Sleeping Soundly

Issue 3 | September 2025

It is a common experience that a problem difficult at night is resolved in the morning
after the committee of sleep has worked on it.
(Steinbeck)

Sleep is critical for physical and mental wellness, yet many struggle for the quality and quantity to maintain wellbeing. Inadequate sleep is linked to diabetes, heart disease, high blood pressure, obesity, alcohol/drug use, anxiety and depression. Poor sleep impacts memory, concentration, driving, and work. A poor sleep cycle starts for various reasons, and might be maintained if efforts aren’t made to change. It is frustrating trying to resume a sleep routine, but it is worth the effort for you and others around you.

Going to bed and rising at regular times, every day, strengthens the circadian rhythm and leads to improved sleep and alertness. Correct light and dark reinforces a sleep schedule; natural light during the day, and a very dark room for sleep. Caffeine, alcohol, chocolate, spicy foods, and nicotine interrupt sleep. If after 30 minutes of being awake you feel frustrated because you can’t sleep, get out of bed, do something boring until tired, then go back to bed.

Keep the bedroom for sleep and sex, not for TV, phones or computers. Regular daily exercise early in the day may be useful, and some exercise in the late afternoon or early evening can deepen sleep. However, strenuous exercise just before bed can disturb sleep. A poor mattress, pillow, sheets or bed frame can result in discomfort, tossing and turning; also consider temperature control (approximately 20C to 25C is ideal for older adults).

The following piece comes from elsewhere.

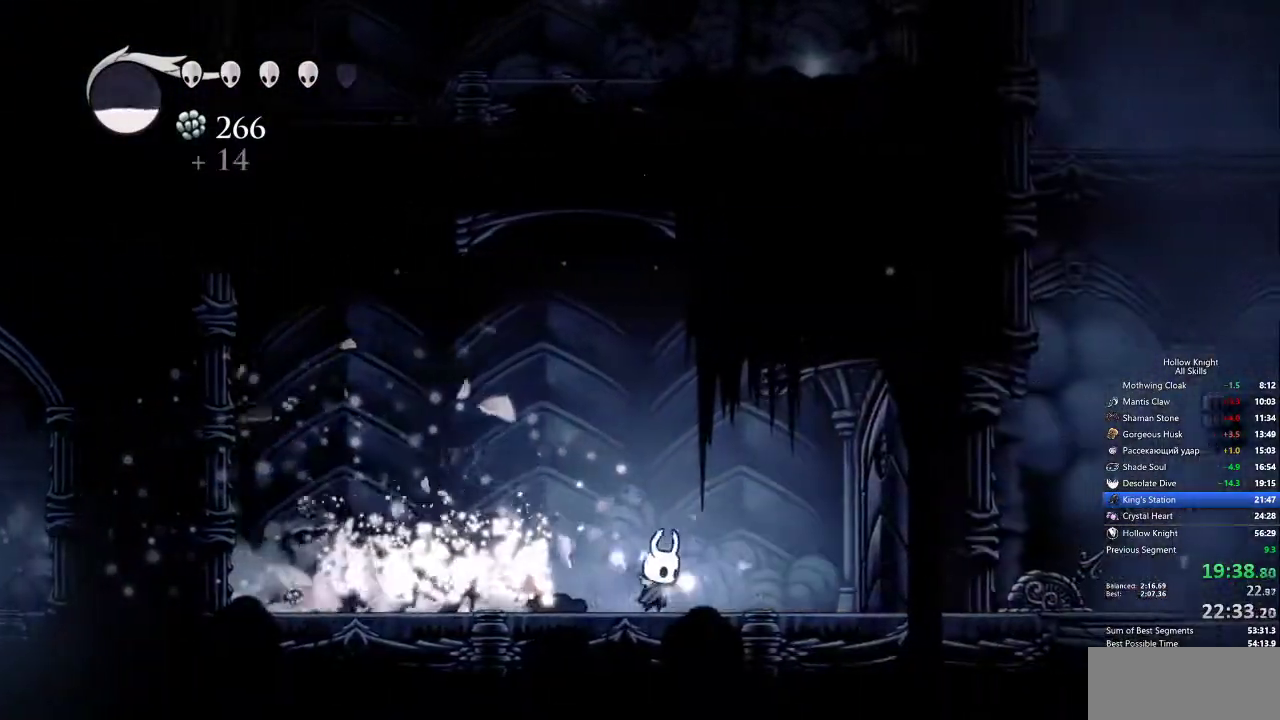
{"keys": ["nail"], "events": [[17, "right", "up"]]}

Stress is the enemy of quality sleep. Writing notes and plans for the next day will clear your mind. Set aside worry time if necessary. Watching the clock increases anxiety and disturbs sleep. Put the clock on the floor out of sight; you will still hear the morning alarm.

Best wishes for your 8 hours of sleep, when you wake well-rested, have enough energy for the day, and don’t need aides to sleep or stay alert, and an occasional afternoon nap is probably okay!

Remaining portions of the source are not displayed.